Support for Carers
Support Options Available
Whilst taking on the role of being a full-time Carer for someone can be very rewarding, it can sometimes result in feelings of loneliness and isolation. It may be difficult for you to go outside the home to socialise, and family and friends may start to visit less often. It can be helpful to share your experiences with someone you feel you can comfortably discuss your concerns – family, friends, neighbours or especially other Carers or Health Workers, who may be in a better position to understand and empathise with your situation.
Support Services & Professional Counselling
These services can help you to better manage and understand your situation – particularly relating to relationships and improving behaviours that can be a large part of being a Carer. Using this type of assistance can reduce the stress you may be experiencing in your caring role, and even lead you to successfully continue in your role for much longer than you first thought possible.
Types of assistance available
Support Services and professional counselling may include the following –
- Grief counselling
- Short-term psychological and emotional support
- Guidance in your relationship with the person in your care
- Advice to assist you to better manage challenging behaviours and situations
- Information to help protect your rights as a Carer
There is a range of qualified professional counsellors that provide these services, depending on the type of support you need.
There are also specialist Carer information and advice services to support you in your role. These services will help you with information about:
- Accessing independent aged care advocacy services
- Making decisions concerning your caring role
- Planning appropriately for things such as respite care or short-term care.
How are counselling services delivered to you?
In the majority of cases, support services and counselling are delivered to you in a wide variety of community settings. However, a small number of services may only be available via ‘phone counselling’.
Carer Support Groups
Carer support groups offer a safe place to talk about your role and experiences as a Carer. They can put you in contact with other Carers who may be experiencing similar concerns as you, so you can share suggestions and advice to support each other.
Carer Support Groups are most commonly organised around specific caring roles and/or conditions. For example for people with a particular chronic disease, physical disabilities, mental illness, aged care needs etc, and the individual situation of the person you are caring for. For further information about Support Groups in your local area, call My Aged Care on 1800 200 422, or visit Caring For Someone with a Particular Need.
Accessing Grief Counselling Services
When a loved one dies, it is natural to feel intense feelings of grief that you may have trouble coping with. It can be helpful to discuss your feelings with someone from outside your circle of family or friends.
The main objective of grief counselling is to focus on helping you to better understand your emotions, and to adjust to the changes in your life. It can also assist you to understand the actions of people around you, who may be expressing their grief in very different ways to your own. Grief counsellors can put you in touch with other connected services in your area that may be able to assist you.

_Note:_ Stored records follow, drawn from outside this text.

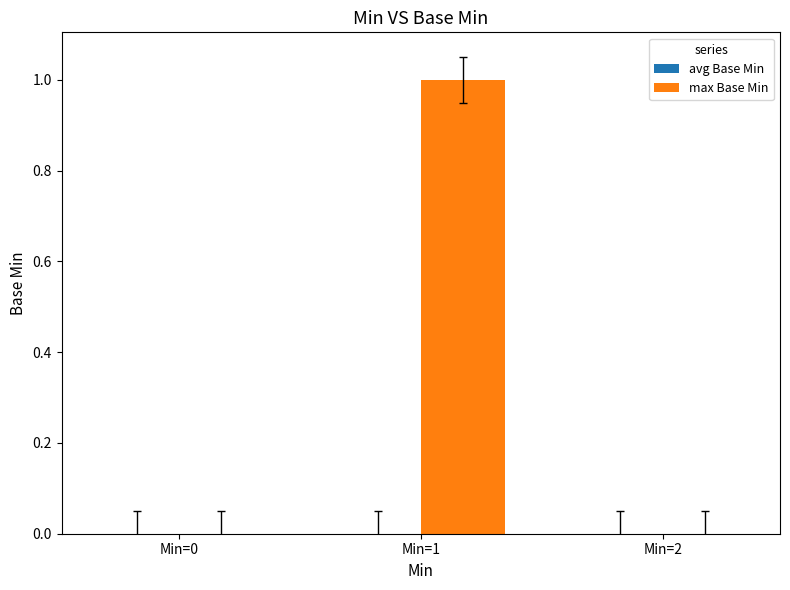

Reading left to right, list all the values displayed in this chart.

Min=0=0	Min=1=1	Min=2=0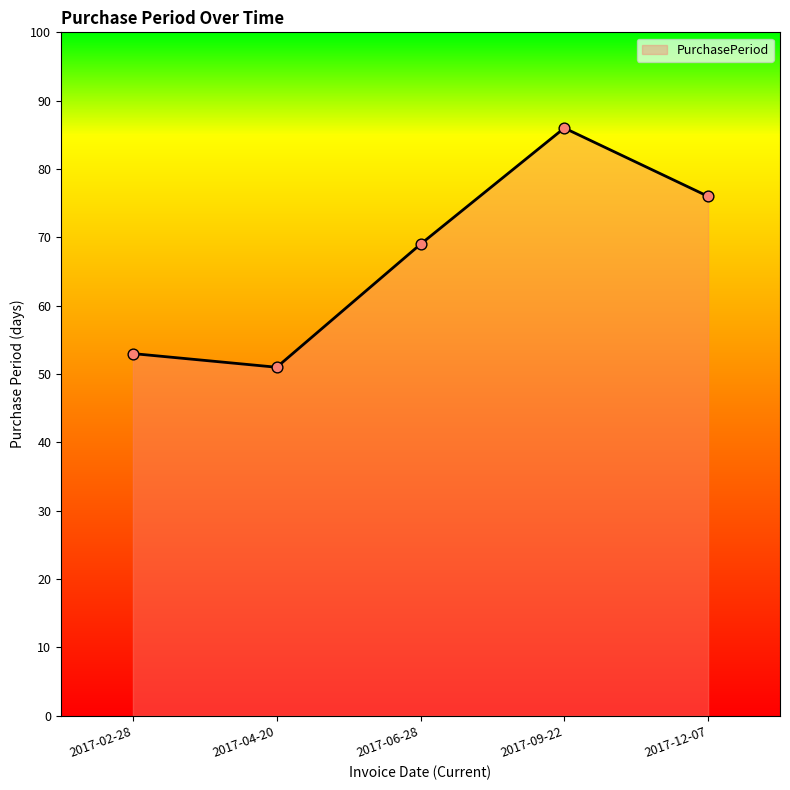

What is the ratio of the value at 2017-12-07 to the value at 2017-09-22?

0.9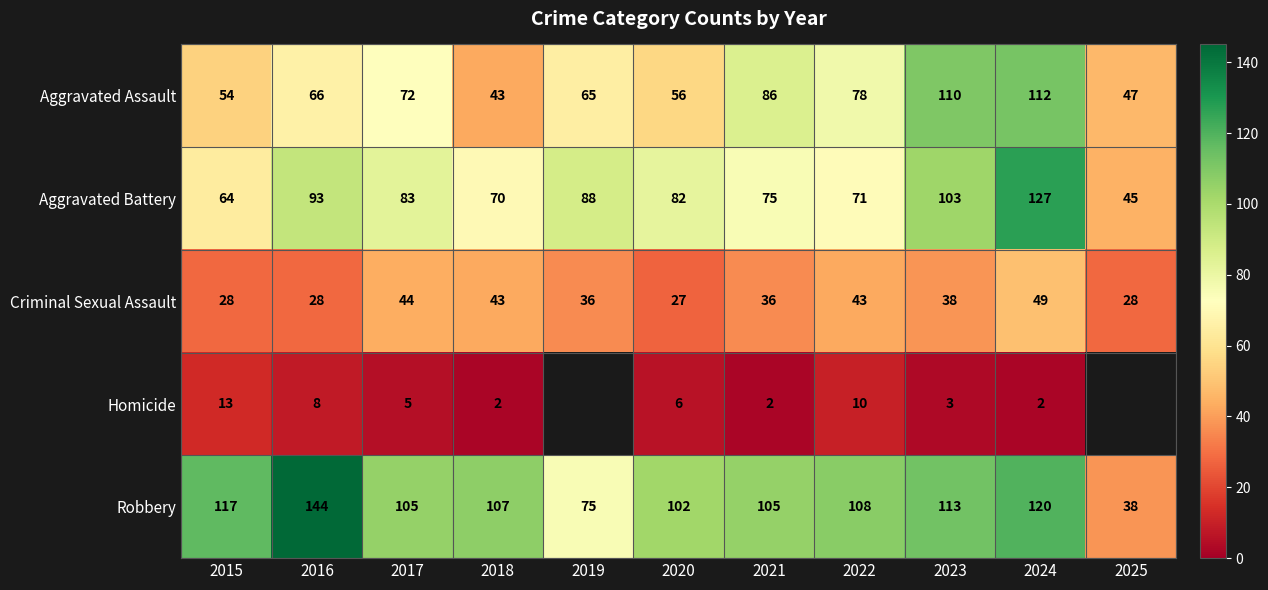

At 2017, list the series in order from largest to smallest.

Robbery, Aggravated Battery, Aggravated Assault, Criminal Sexual Assault, Homicide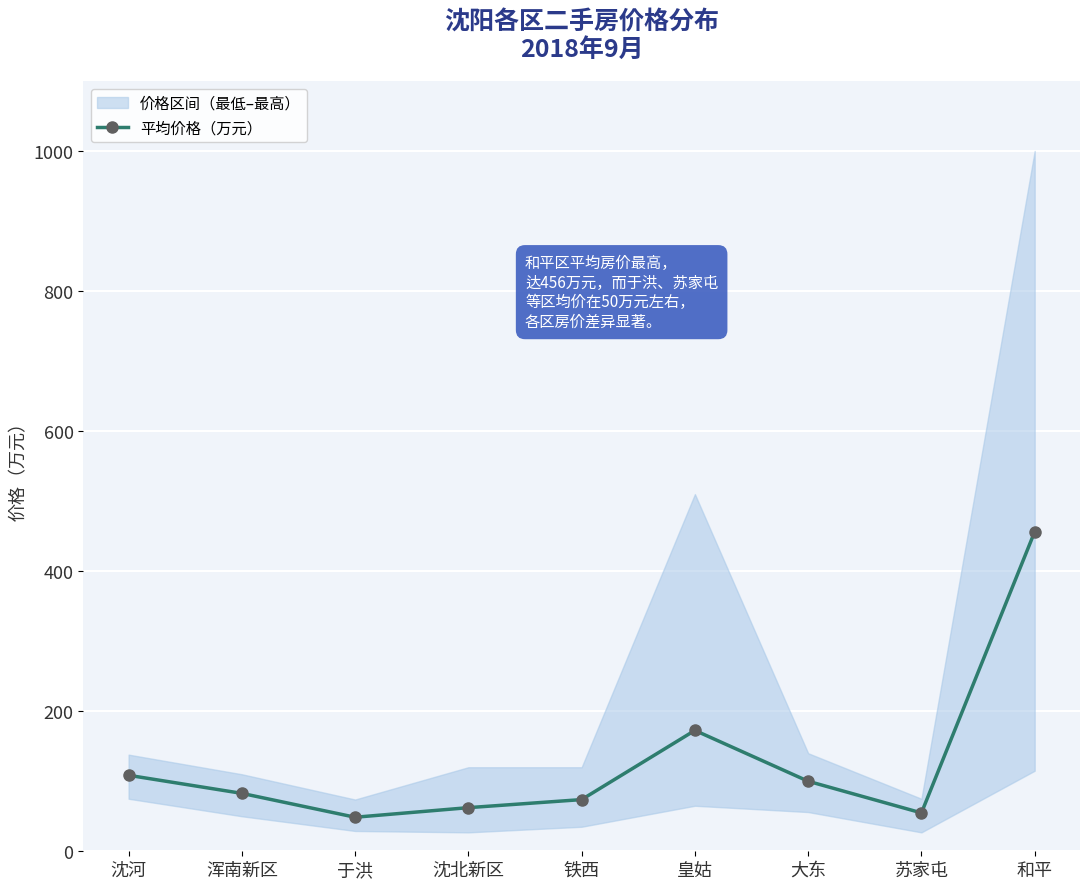

Reading right to left, what are all the values shown in this chart?

456.2	54.8	100.0	172.6	73.8	62.3	48.6	82.7	108.5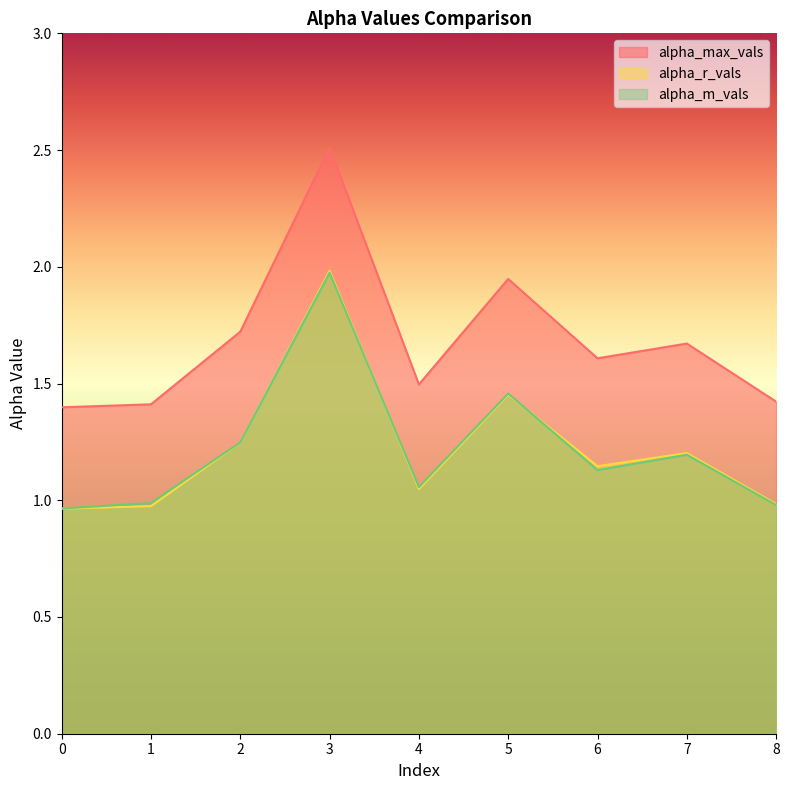

In alpha_m_vals, how many points are lower than both neighbors (excluding endpoints)?

2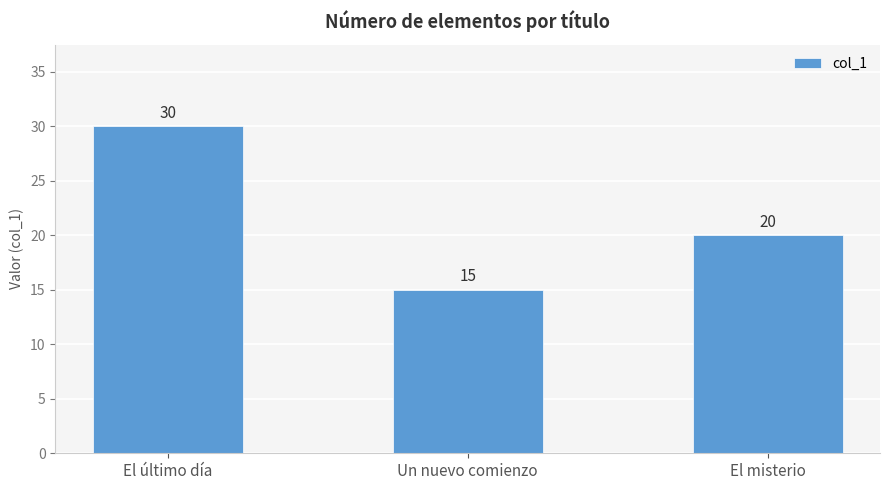

The value at Un nuevo comienzo is 15. True or false?

True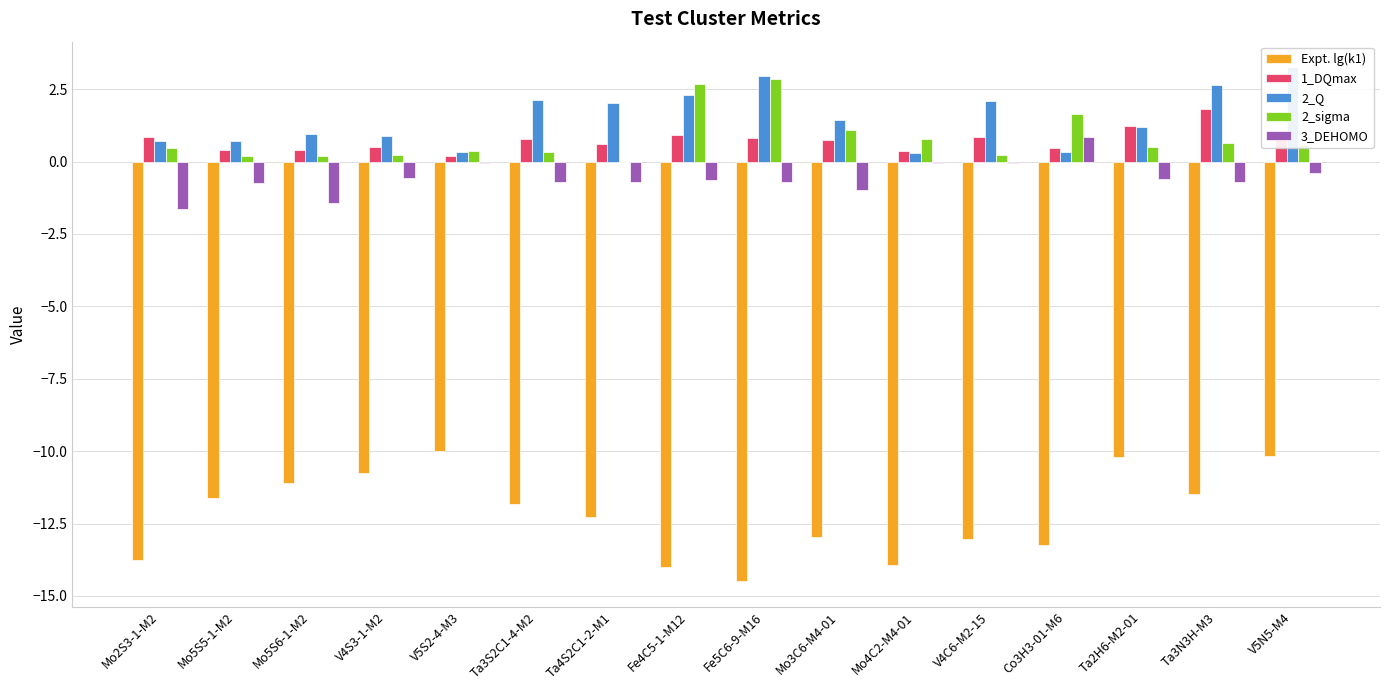

True or false: 2_Q has a value of 0.2 at Co3H3-01-M6.

False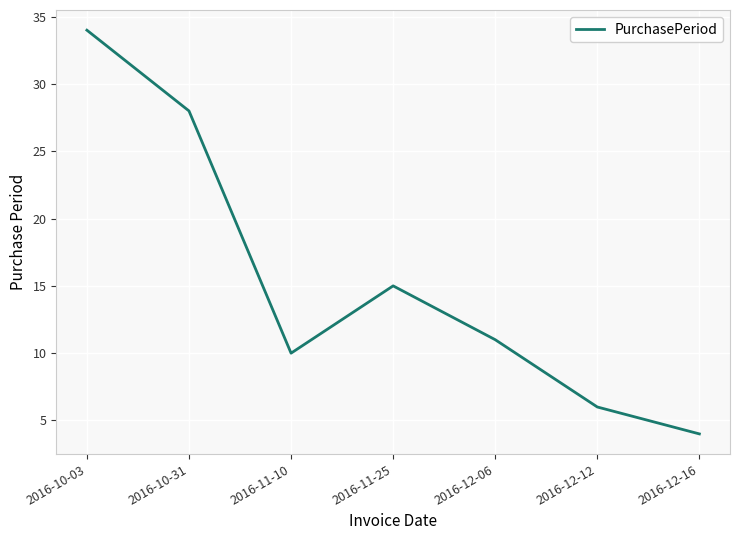

What is the difference between the second highest and minimum values?

24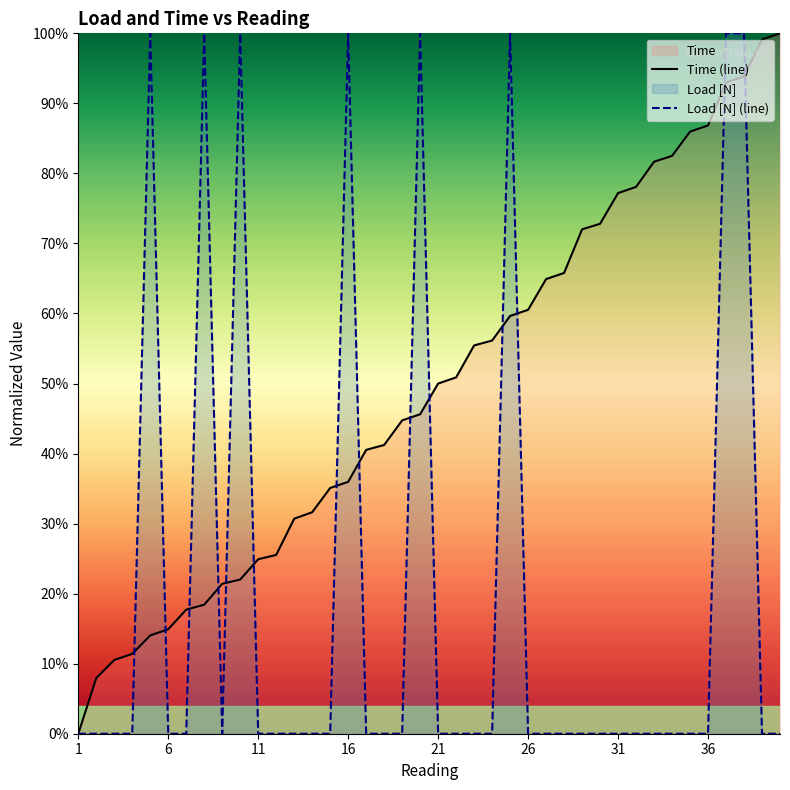

Which category has the lowest value across all series?

1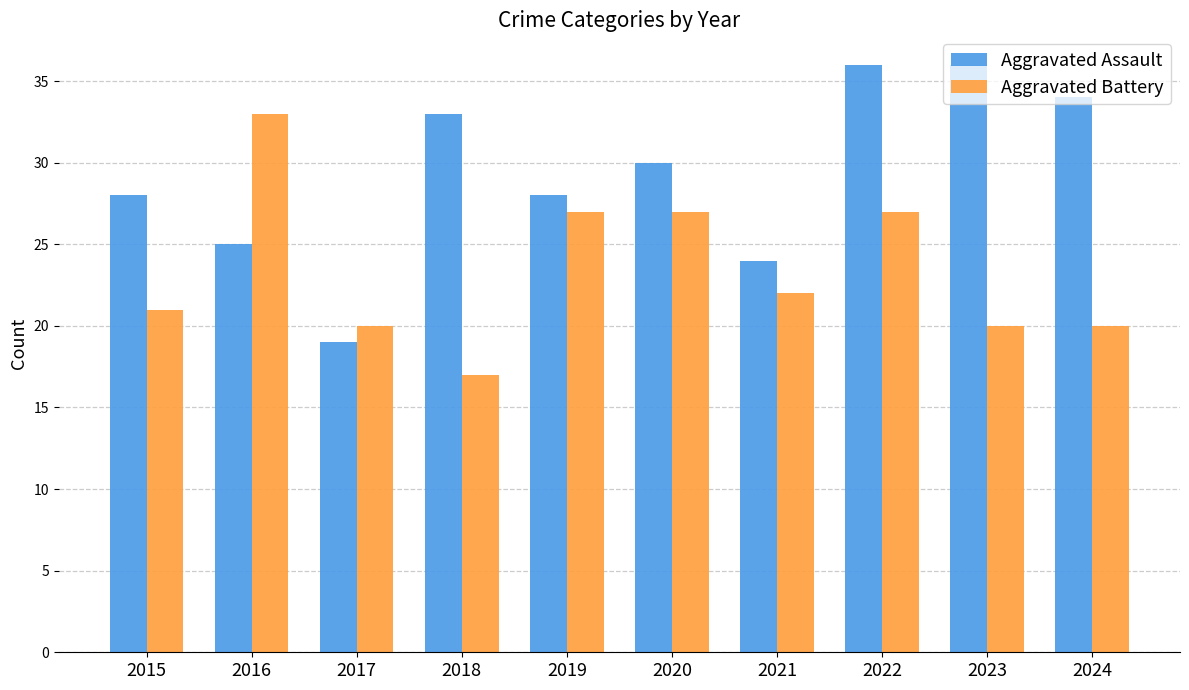

Between 2022 and 2024, which series saw the biggest shift?

Aggravated Battery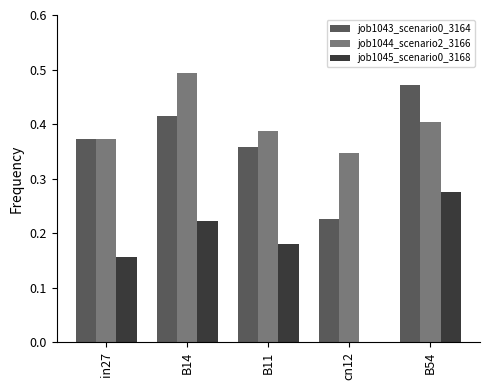

At which category does the chart reach its peak across all series?

B14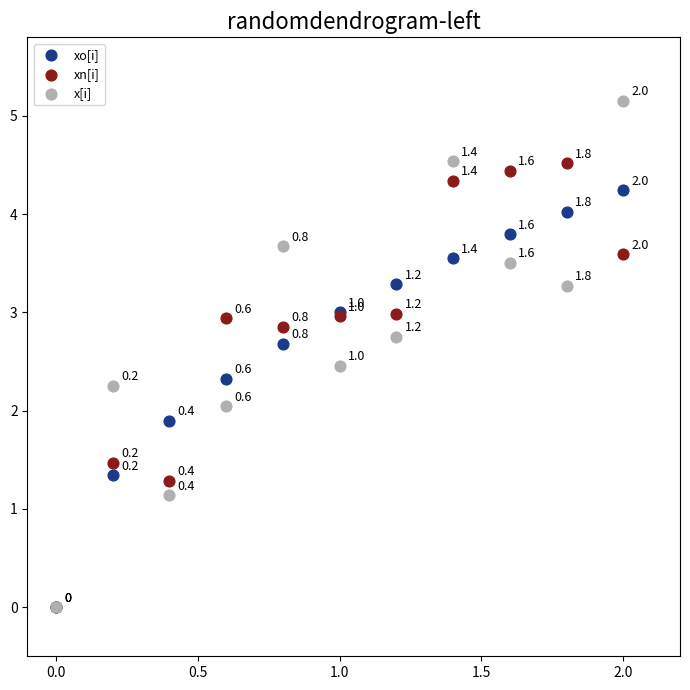

Which series has the widest spread of Y values?

x[i]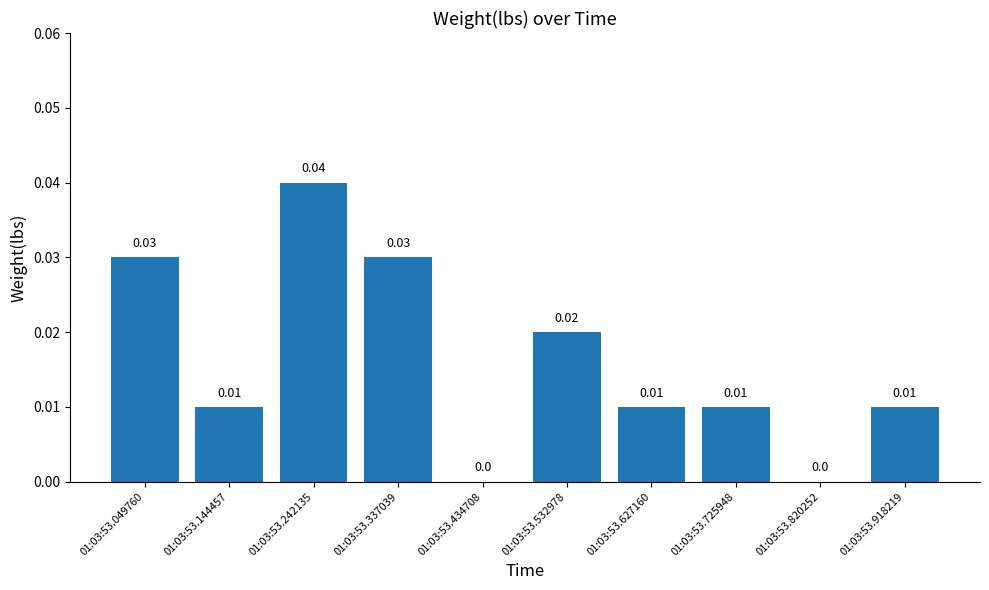

Which has a higher value, 01:03:53.918219 or 01:03:53.337039?

01:03:53.337039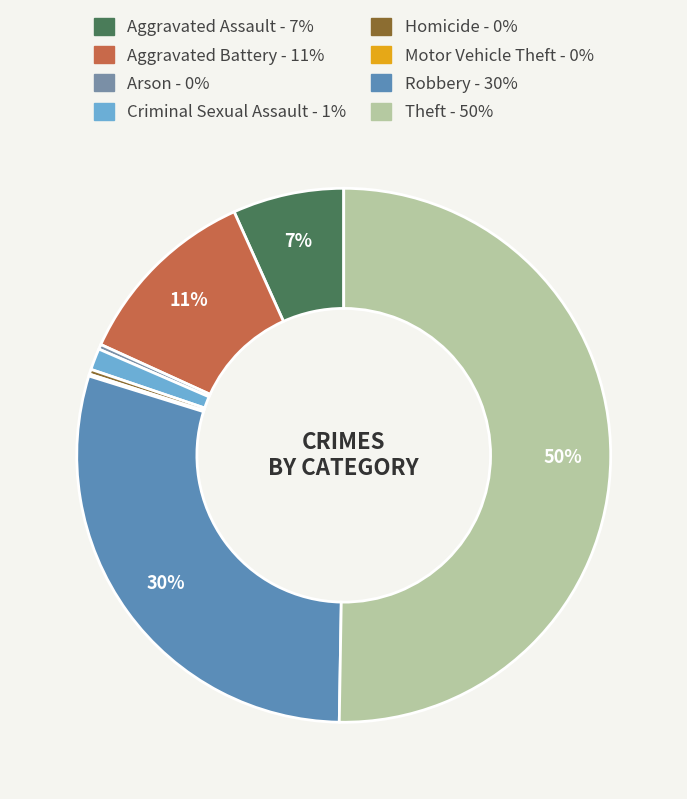

Combined, what portion of the pie is Aggravated Battery and Robbery?

41.0%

These two national support organisations, which have local branches Australia wide, may also be able to help you cope with your grief:
- The National Association for Loss and Grief Australia (NALAG) is a non-profit and independent organisation. They assist people, organisations, groups and entire communities to work through their grief and trauma, to help them to be as strong and resilient as possible. A range of links to counselling programmes, local resources and education can be found at the NALAG website.
- The Australian Centre for Grief and Bereavement is a non-profit and independent organisation. It is the largest provider of grief and bereavement education in Australia. Visit the Australian Centre for Grief and Bereavement website to find out how they may be able to assist you through education course, counselling services and support information.
To access immediate assistance
If you need to talk to someone immediately, contact Lifeline (24 hours a day) on 13 11 14.
If you need respite, Commonwealth Respite and Carelink Centres may be able to organise either short-term or emergency respite services.